Macitentan is a dual endothelin receptor antagonist (ERA) approved for treating pulmonary arterial hypertension (PAH). SOPRANO evaluated the efficacy and safety of macitentan versus placebo in pulmonary hypertension (PH) patients after left ventricular assist device (LVAD) implantation. SOPRANO was a phase 2, multicenter, double-blind, randomized, placebo-controlled, parallel-group study. Patients with an LVAD implanted within the prior 90 days who had persistent PH (i.e., mean pulmonary arterial pressure ≥25 mmHg, pulmonary artery wedge pressure [PAWP] ≤18 mmHg, and pulmonary vascular resistance [PVR] >3 Wood units [WU]) were randomized (1:1) to macitentan 10 mg or placebo once daily for 12 weeks. The primary endpoint was change in PVR. Secondary endpoints included change in right-heart catheterization hemodynamic variables, N-terminal prohormone of brain natriuretic peptide levels, World Health Organization functional class, and safety/tolerability. Fifty-seven patients were randomized to macitentan ( = 28) or placebo ( = 29). A statistically significant reduction in PVR from baseline to Week 12 was observed with macitentan versus placebo (placebo-corrected geometric mean ratio, 0.74; 95% confidence interval, 0.58-0.94; = .0158). No statistically significant differences were observed in secondary endpoints. In a post-hoc analysis, 66.7% of patients receiving macitentan achieved PVR <3 WU versus 40.0% receiving placebo ( = .0383). Macitentan was generally well tolerated; adverse events were consistent with those in previous PAH studies with macitentan. In conclusion, macitentan showed promising tolerability and significantly reduced PVR in PH patients with persistently elevated PVR after LVAD implantation. ClinicalTrials. gov identifier: NCT02554903.
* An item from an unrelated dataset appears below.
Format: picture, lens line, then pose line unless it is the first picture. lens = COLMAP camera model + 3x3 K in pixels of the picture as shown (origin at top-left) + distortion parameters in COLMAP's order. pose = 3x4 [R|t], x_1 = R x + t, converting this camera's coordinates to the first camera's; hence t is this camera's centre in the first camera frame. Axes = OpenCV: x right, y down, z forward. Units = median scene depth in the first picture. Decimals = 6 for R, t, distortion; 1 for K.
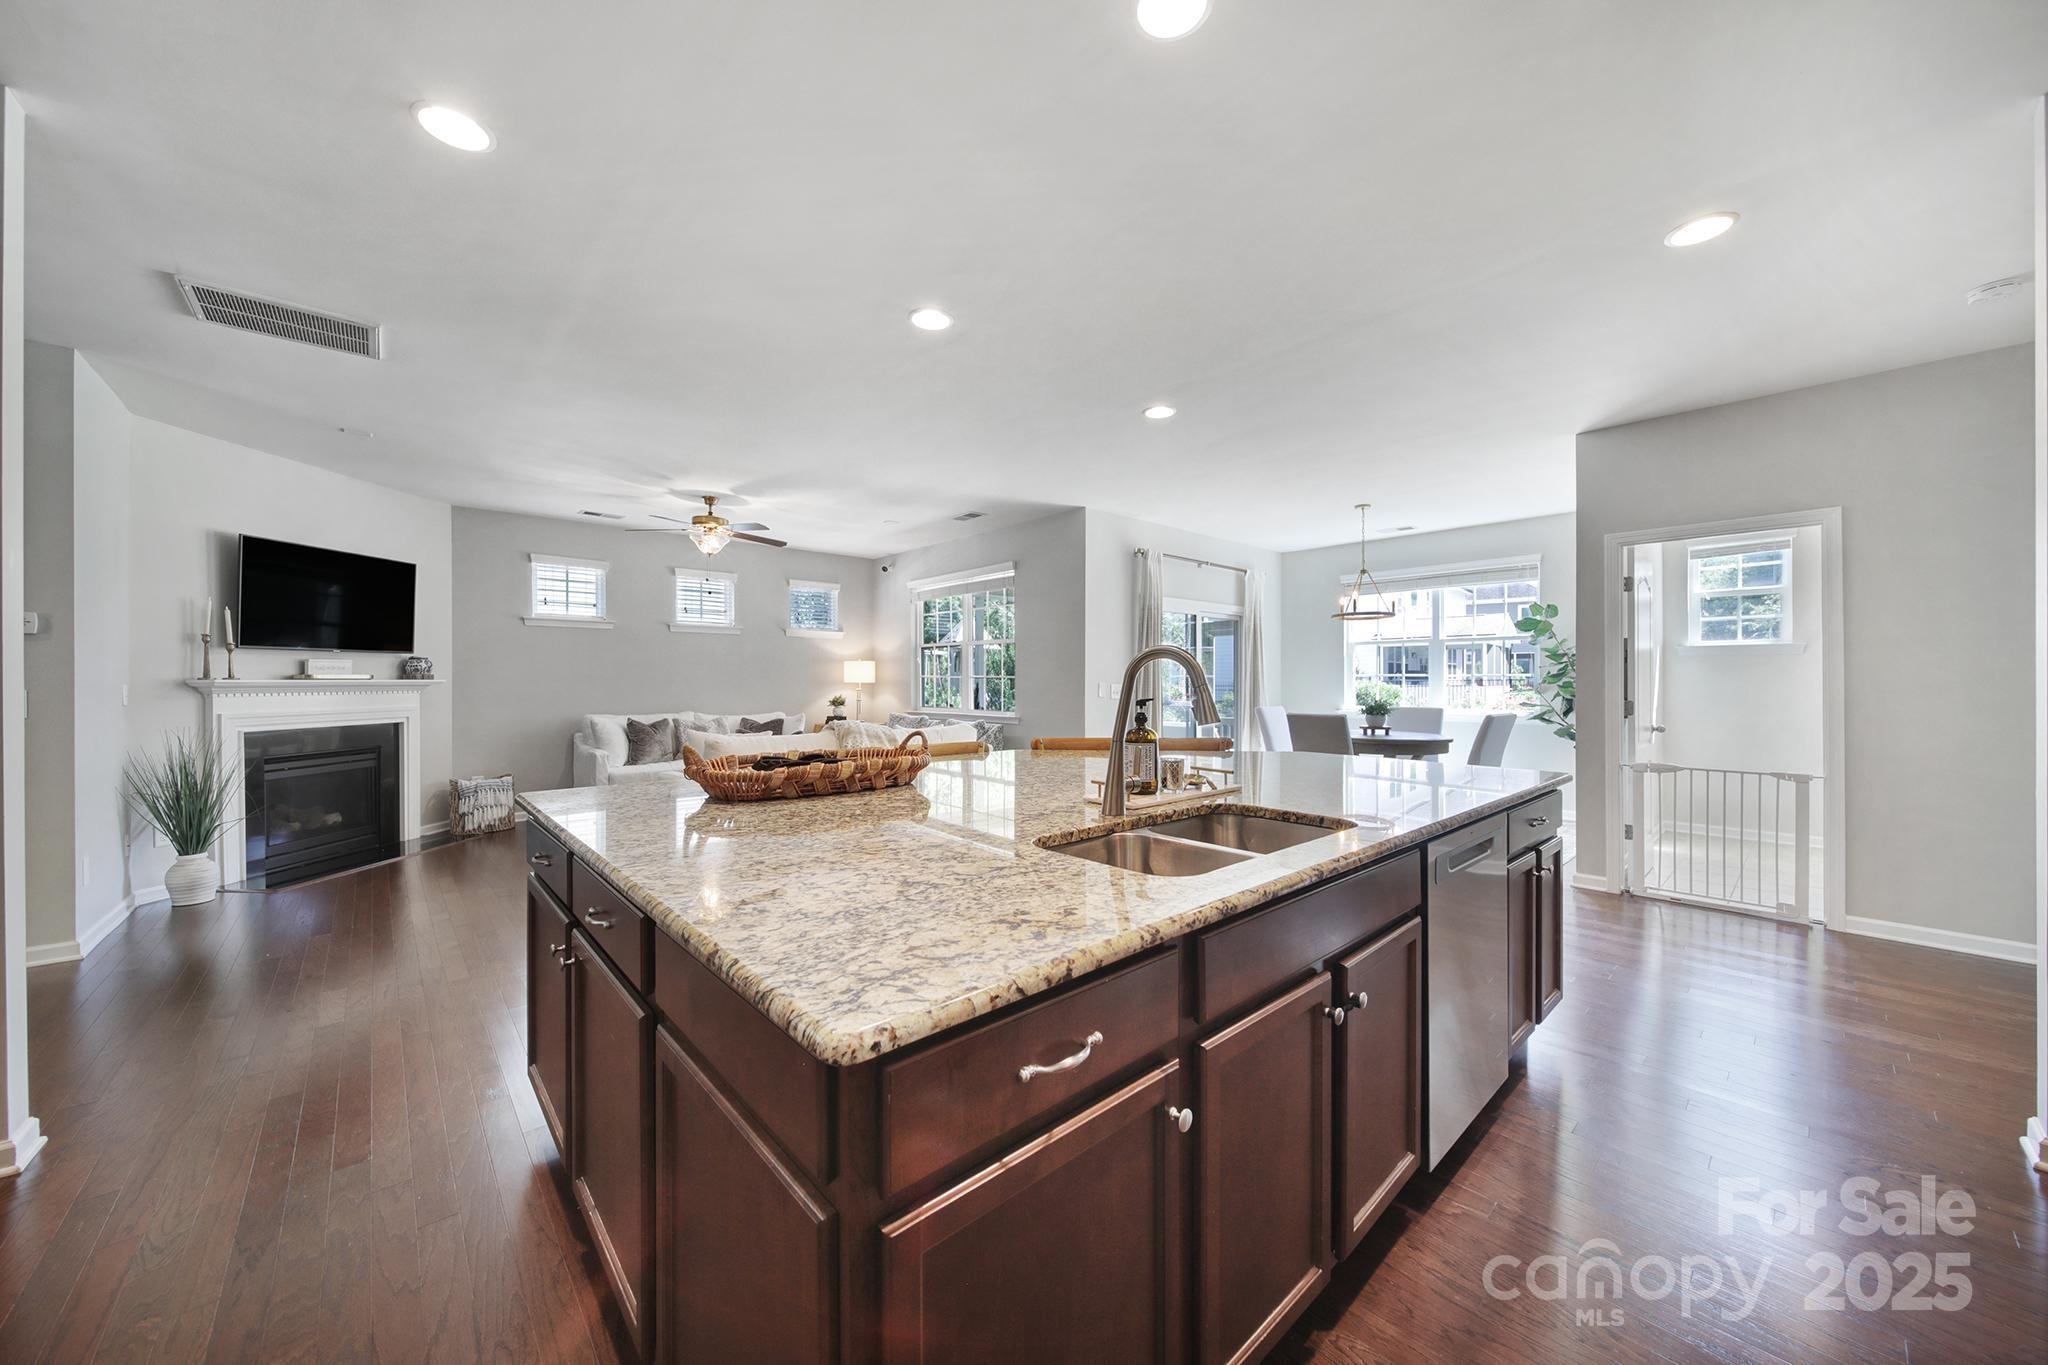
lens RADIAL K [[718.4, 0, 1024.0], [0, 718.4, 682.5], [0, 0, 1]] dist [-0.009125, -0.000076]
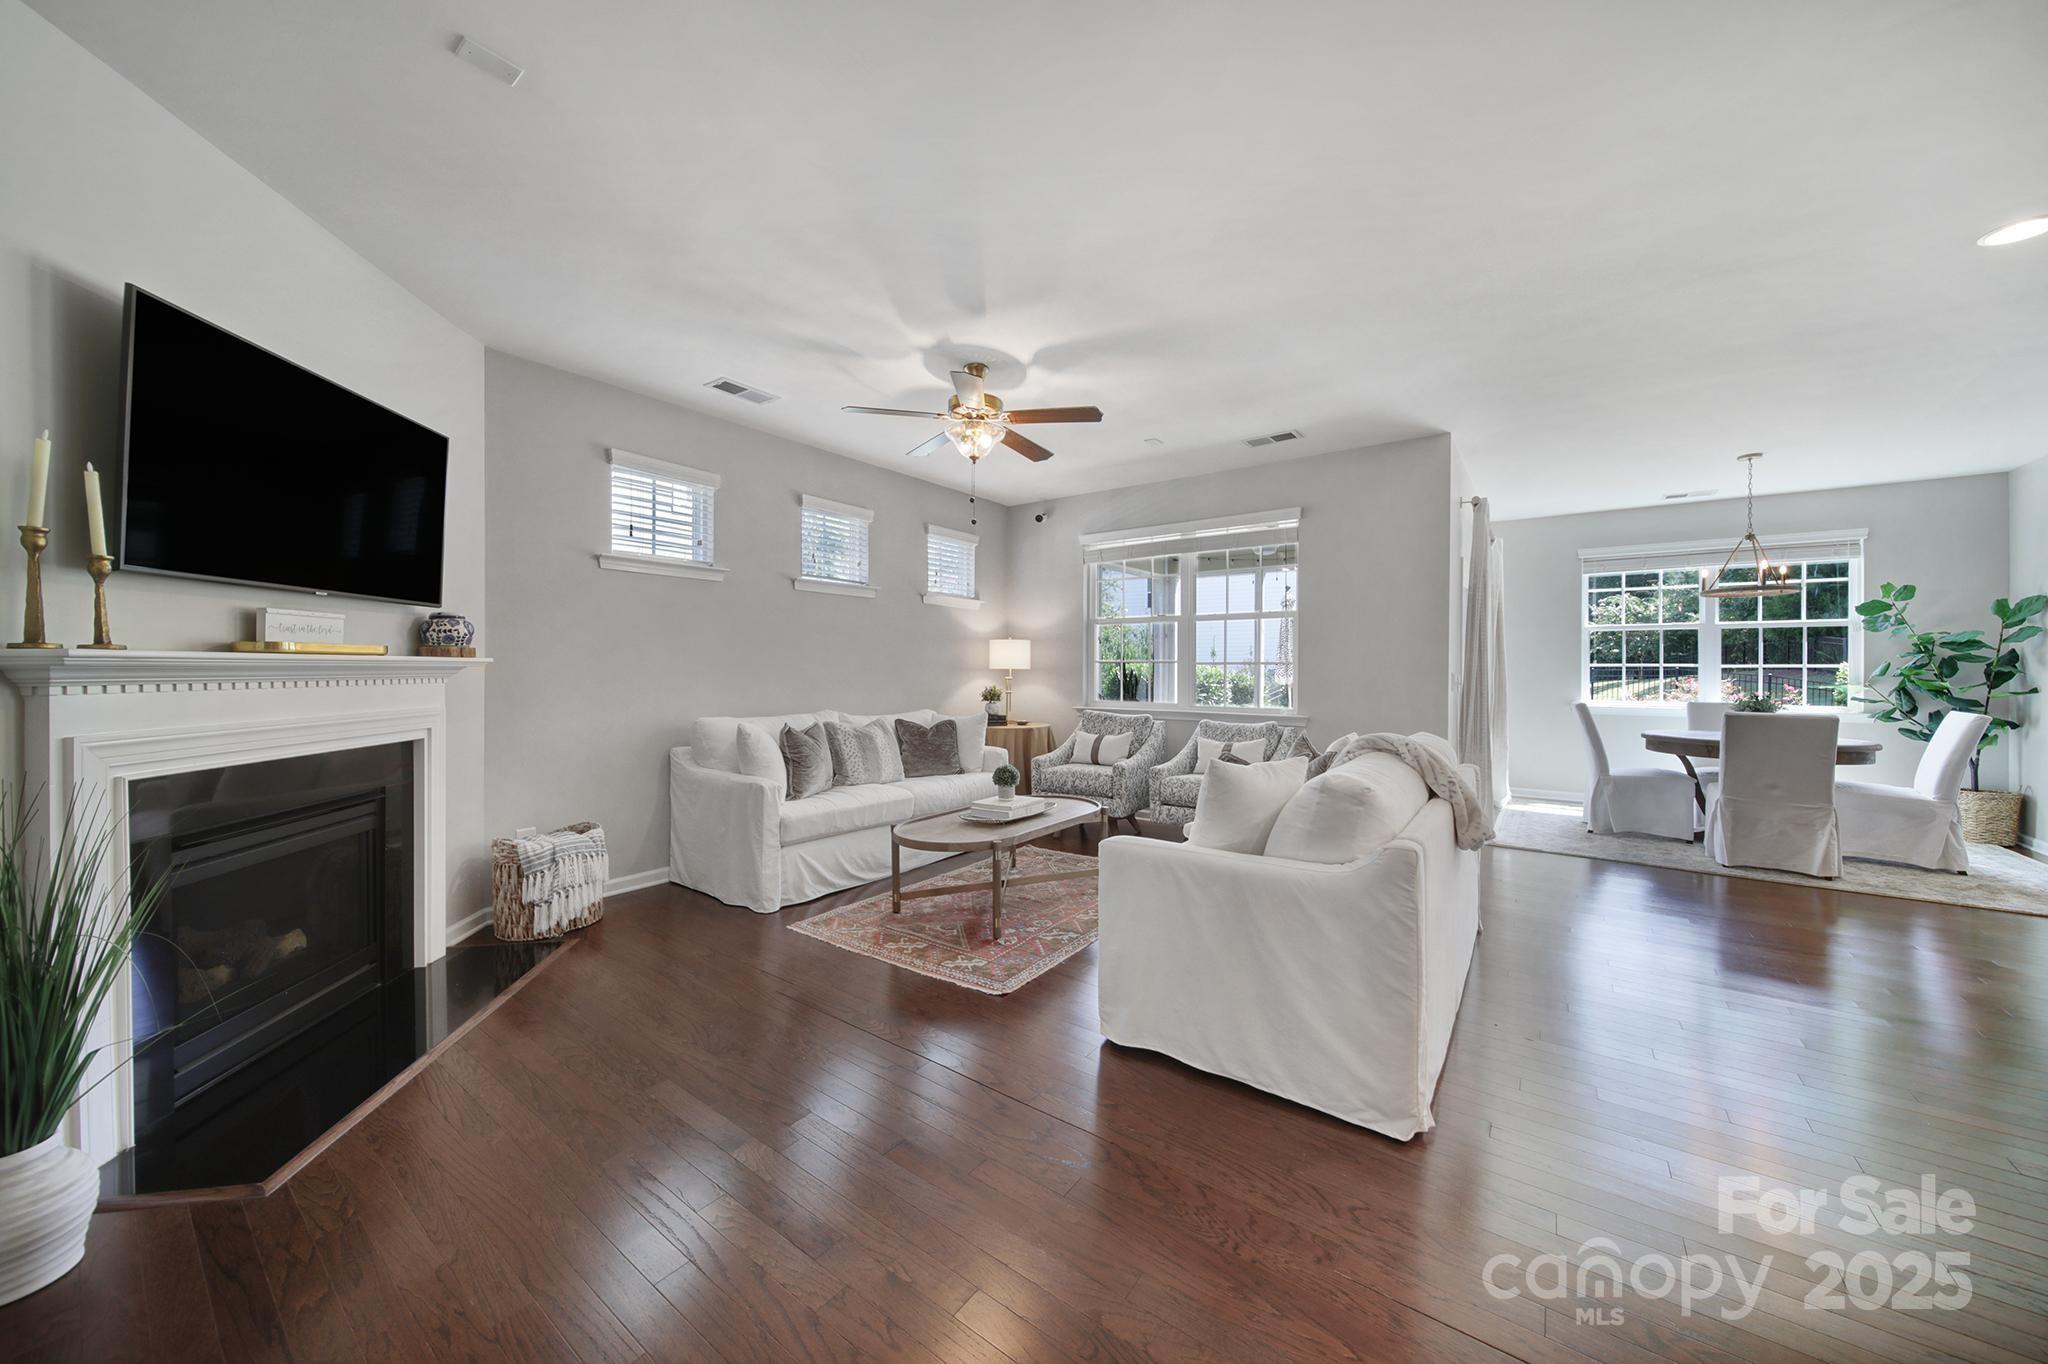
lens RADIAL K [[717.1, 0, 1021.6], [0, 717.1, 667.6], [0, 0, 1]] dist [-0.007667, -0.000447]
pose [[0.981626, 0.008293, 0.190633, -0.536689], [-0.007642, 0.999962, -0.004147, 0.002979], [-0.190660, 0.002614, 0.981653, 0.402933]]
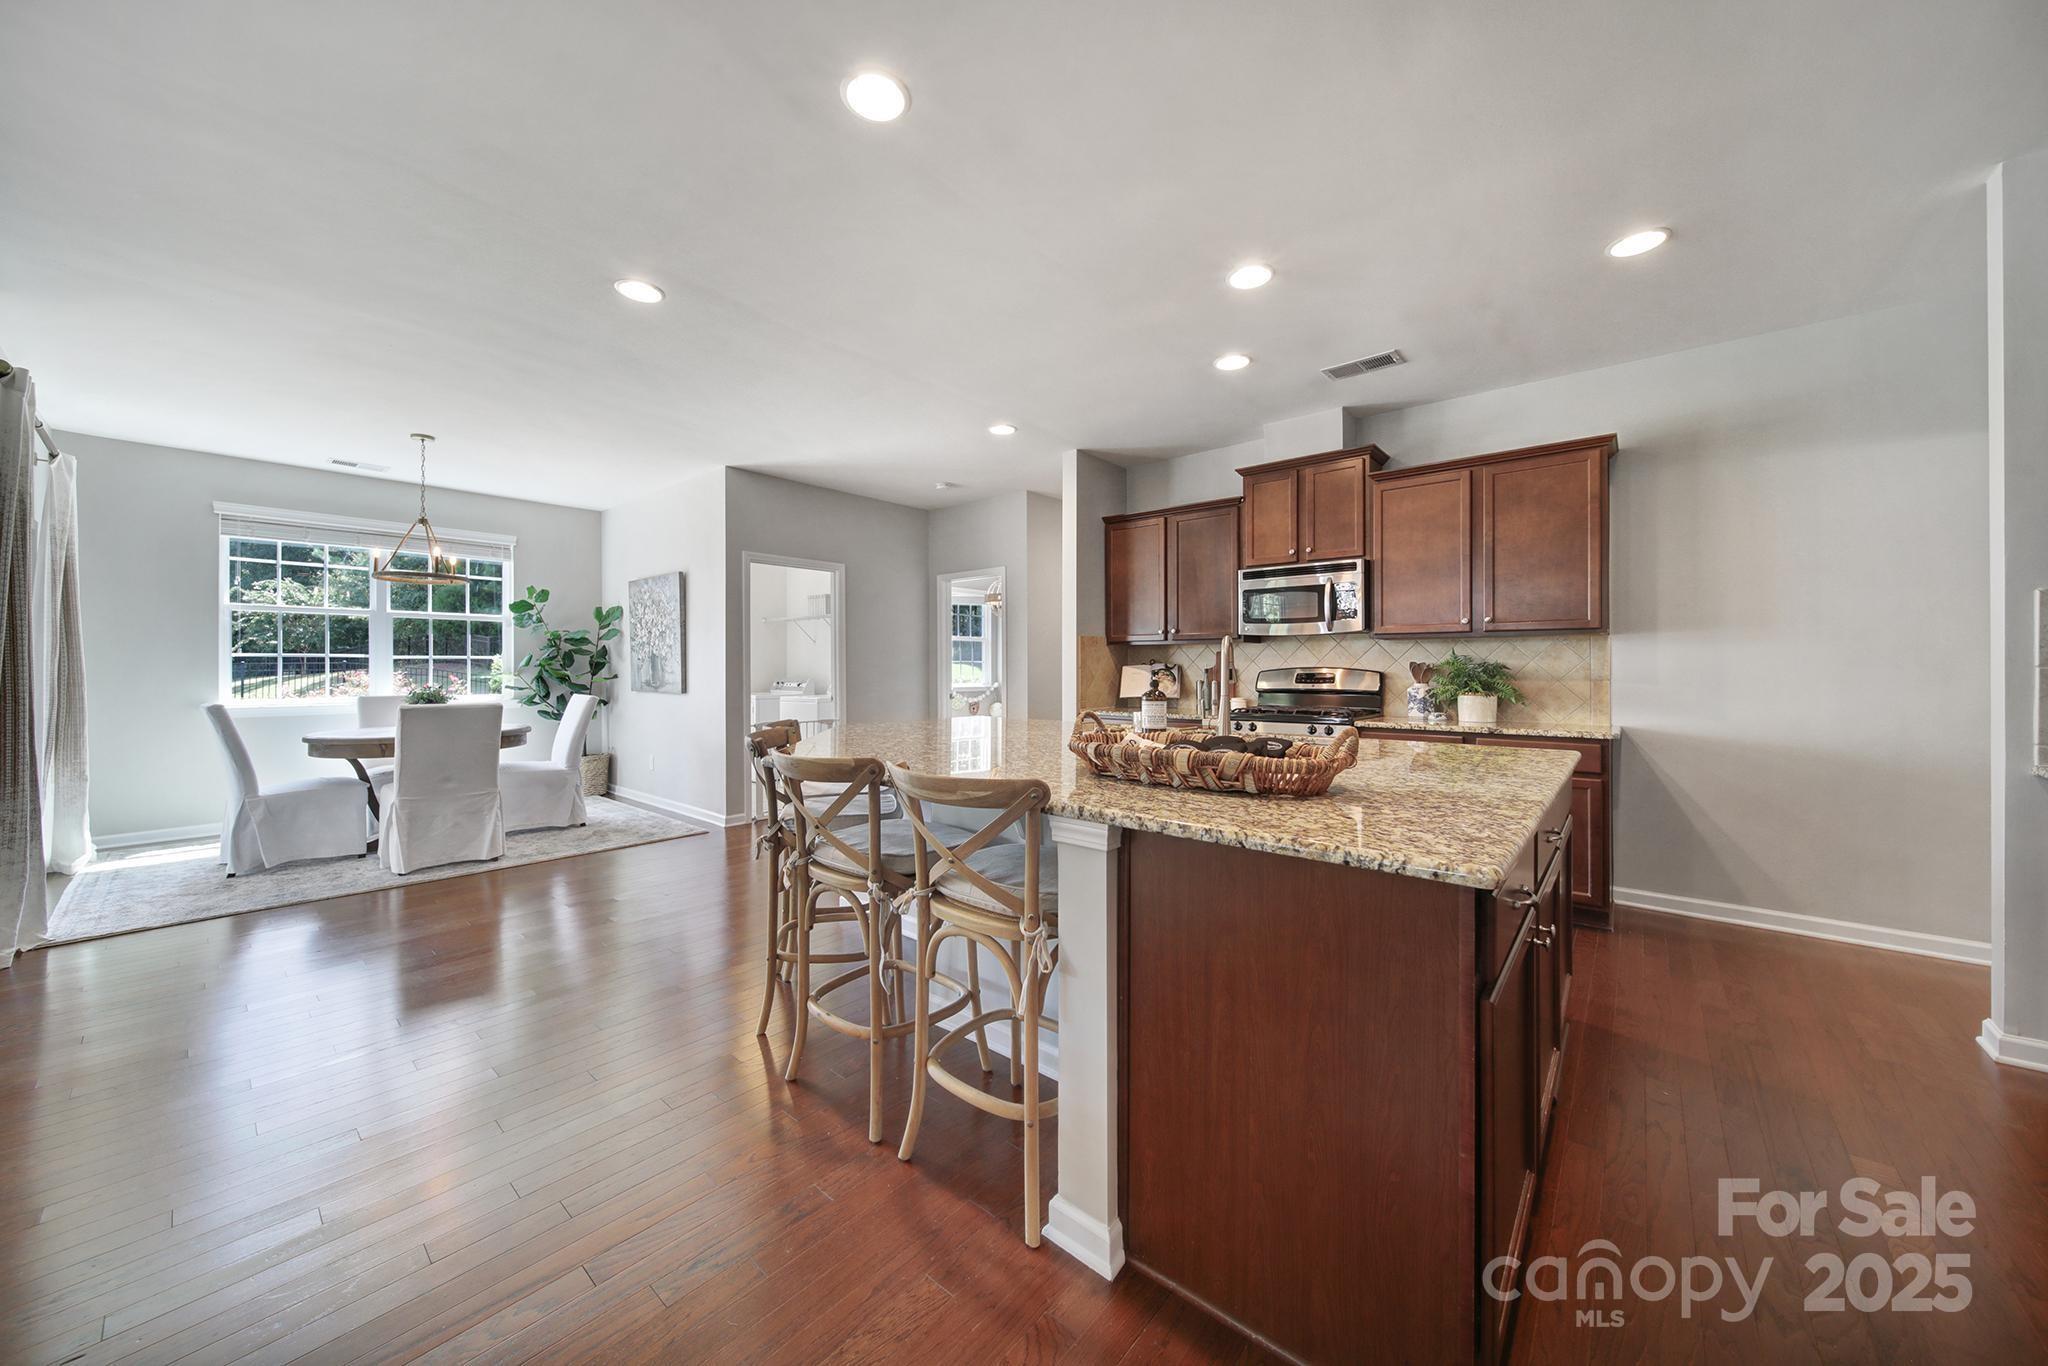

马昔腾坦是一种双重内皮素受体拮抗剂(ERA),已被批准用于治疗肺动脉高压(PAH)。SOPRANO评估了马昔腾坦与安慰剂对左心室辅助装置(LVAD)植入术后肺动脉高压(PH)患者的疗效和安全性。SOPRANO是一项2期、多中心、双盲、随机、安慰剂对照、平行组研究。在过去90天内植入LVAD且患有持续性PH(即平均肺动脉压≥25 mmHg、肺动脉楔压[PAWP]≤18 mmHg、肺血管阻力[PVR]>3伍德单位[WU])的患者被随机(1:1)分为马昔腾坦10 mg组或安慰剂组,每日一次,共12周。主要终点是PVR的变化。次要终点包括右心导管血流动力学变量的变化、脑钠肽前体N端水平、世界卫生组织功能分级以及安全性/耐受性。57名患者被随机分为马昔腾坦组(n = 28)或安慰剂组(n = 29)。与安慰剂相比,马昔腾坦治疗从基线到第12周时PVR有统计学显著降低(安慰剂校正几何平均比值,0.74;95%置信区间,0.58 - 0.94;P = 0.0158)。次要终点未观察到统计学显著差异。在一项事后分析中,接受马昔腾坦治疗的患者中有66.7%的PVR<3 WU,而接受安慰剂治疗的患者为40.0%(P = 0.0383)。马昔腾坦总体耐受性良好;不良事件与既往马昔腾坦治疗PAH的研究一致。总之,马昔腾坦在LVAD植入后PVR持续升高的PH患者中显示出良好的耐受性,并显著降低了PVR。ClinicalTrials.gov标识符:NCT02554903。